(Data records Opens)

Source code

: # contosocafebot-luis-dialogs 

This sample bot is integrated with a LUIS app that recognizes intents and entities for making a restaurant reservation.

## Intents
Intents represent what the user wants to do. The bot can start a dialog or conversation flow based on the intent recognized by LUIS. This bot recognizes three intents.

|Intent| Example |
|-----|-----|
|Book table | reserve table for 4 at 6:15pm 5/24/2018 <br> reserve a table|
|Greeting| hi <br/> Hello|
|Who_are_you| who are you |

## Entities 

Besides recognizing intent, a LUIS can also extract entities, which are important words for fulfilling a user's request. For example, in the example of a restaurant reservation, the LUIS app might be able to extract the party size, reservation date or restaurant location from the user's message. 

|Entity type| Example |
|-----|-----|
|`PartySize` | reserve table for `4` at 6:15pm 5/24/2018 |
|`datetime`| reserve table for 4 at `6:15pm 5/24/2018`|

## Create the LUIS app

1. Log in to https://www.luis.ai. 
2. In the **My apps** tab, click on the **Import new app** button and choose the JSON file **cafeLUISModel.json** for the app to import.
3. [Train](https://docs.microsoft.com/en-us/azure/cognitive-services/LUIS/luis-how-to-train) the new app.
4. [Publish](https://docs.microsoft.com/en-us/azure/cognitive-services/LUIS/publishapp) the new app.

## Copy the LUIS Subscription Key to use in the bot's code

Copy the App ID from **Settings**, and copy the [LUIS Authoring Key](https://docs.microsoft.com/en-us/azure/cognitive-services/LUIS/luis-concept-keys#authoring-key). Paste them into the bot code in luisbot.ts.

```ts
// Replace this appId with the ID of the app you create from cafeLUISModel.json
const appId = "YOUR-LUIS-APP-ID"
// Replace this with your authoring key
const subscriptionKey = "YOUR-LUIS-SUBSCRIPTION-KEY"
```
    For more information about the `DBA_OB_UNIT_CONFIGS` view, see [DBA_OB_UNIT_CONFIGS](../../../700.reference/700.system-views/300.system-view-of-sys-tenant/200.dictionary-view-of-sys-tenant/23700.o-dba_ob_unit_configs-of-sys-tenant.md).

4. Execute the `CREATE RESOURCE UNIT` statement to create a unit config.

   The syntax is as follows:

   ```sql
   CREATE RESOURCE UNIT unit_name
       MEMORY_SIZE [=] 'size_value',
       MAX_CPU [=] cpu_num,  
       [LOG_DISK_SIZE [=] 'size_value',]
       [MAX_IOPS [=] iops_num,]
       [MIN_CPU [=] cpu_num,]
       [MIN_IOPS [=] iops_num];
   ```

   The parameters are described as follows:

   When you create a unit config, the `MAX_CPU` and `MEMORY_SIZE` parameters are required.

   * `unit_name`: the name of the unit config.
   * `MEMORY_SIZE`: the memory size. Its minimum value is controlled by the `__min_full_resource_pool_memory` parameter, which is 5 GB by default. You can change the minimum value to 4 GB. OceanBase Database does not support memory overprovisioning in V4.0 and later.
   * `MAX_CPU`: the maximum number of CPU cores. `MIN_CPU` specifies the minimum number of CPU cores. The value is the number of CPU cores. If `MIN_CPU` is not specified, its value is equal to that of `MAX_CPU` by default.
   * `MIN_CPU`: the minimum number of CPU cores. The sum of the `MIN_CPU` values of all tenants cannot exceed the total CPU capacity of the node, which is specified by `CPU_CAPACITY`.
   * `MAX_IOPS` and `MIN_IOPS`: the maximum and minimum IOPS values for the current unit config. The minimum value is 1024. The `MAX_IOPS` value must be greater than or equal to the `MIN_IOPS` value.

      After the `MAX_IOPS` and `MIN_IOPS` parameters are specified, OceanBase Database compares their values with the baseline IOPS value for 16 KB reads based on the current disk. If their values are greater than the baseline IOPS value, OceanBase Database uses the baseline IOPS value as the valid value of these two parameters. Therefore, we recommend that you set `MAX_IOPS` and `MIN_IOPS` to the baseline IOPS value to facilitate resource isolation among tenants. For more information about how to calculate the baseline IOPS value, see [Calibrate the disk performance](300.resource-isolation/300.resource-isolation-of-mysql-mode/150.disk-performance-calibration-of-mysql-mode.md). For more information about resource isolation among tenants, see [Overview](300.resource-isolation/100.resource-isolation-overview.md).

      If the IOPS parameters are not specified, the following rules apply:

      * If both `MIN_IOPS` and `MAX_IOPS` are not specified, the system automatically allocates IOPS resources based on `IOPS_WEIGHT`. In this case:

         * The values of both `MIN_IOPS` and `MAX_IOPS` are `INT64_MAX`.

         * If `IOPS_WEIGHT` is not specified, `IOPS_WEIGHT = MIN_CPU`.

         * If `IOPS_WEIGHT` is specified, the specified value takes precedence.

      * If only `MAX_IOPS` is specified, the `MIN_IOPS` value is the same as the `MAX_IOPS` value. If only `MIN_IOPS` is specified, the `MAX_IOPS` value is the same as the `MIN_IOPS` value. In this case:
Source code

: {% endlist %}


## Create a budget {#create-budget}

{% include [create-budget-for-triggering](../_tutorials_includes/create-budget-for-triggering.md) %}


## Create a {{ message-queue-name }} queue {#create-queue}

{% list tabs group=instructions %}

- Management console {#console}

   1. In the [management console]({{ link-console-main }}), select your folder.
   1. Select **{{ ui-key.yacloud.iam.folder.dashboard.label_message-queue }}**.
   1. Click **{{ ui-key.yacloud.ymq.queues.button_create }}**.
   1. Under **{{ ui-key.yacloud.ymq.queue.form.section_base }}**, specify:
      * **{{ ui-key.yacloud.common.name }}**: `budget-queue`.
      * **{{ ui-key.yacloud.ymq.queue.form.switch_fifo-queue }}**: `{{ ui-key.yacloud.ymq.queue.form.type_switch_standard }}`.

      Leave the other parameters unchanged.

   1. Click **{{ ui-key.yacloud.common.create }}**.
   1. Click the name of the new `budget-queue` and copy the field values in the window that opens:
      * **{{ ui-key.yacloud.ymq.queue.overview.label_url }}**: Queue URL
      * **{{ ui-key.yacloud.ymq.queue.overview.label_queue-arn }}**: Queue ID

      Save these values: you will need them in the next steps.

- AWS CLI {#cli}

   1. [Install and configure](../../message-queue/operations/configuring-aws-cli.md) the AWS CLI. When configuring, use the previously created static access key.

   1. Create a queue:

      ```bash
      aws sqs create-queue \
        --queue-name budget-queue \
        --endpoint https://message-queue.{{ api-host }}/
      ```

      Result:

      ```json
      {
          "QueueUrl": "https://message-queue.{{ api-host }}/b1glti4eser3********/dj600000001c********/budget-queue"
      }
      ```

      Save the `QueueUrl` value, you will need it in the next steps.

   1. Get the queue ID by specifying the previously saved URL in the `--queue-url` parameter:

(Data records Closes)

* What the exercise asks:
In the records, which lines mention the word "cognitive"? Copy those lines.

* Result of the exercise:
3. [Train](https://docs.microsoft.com/en-us/azure/cognitive-services/LUIS/luis-how-to-train) the new app.
4. [Publish](https://docs.microsoft.com/en-us/azure/cognitive-services/LUIS/publishapp) the new app.
Copy the App ID from **Settings**, and copy the [LUIS Authoring Key](https://docs.microsoft.com/en-us/azure/cognitive-services/LUIS/luis-concept-keys#authoring-key). Paste them into the bot code in luisbot.ts.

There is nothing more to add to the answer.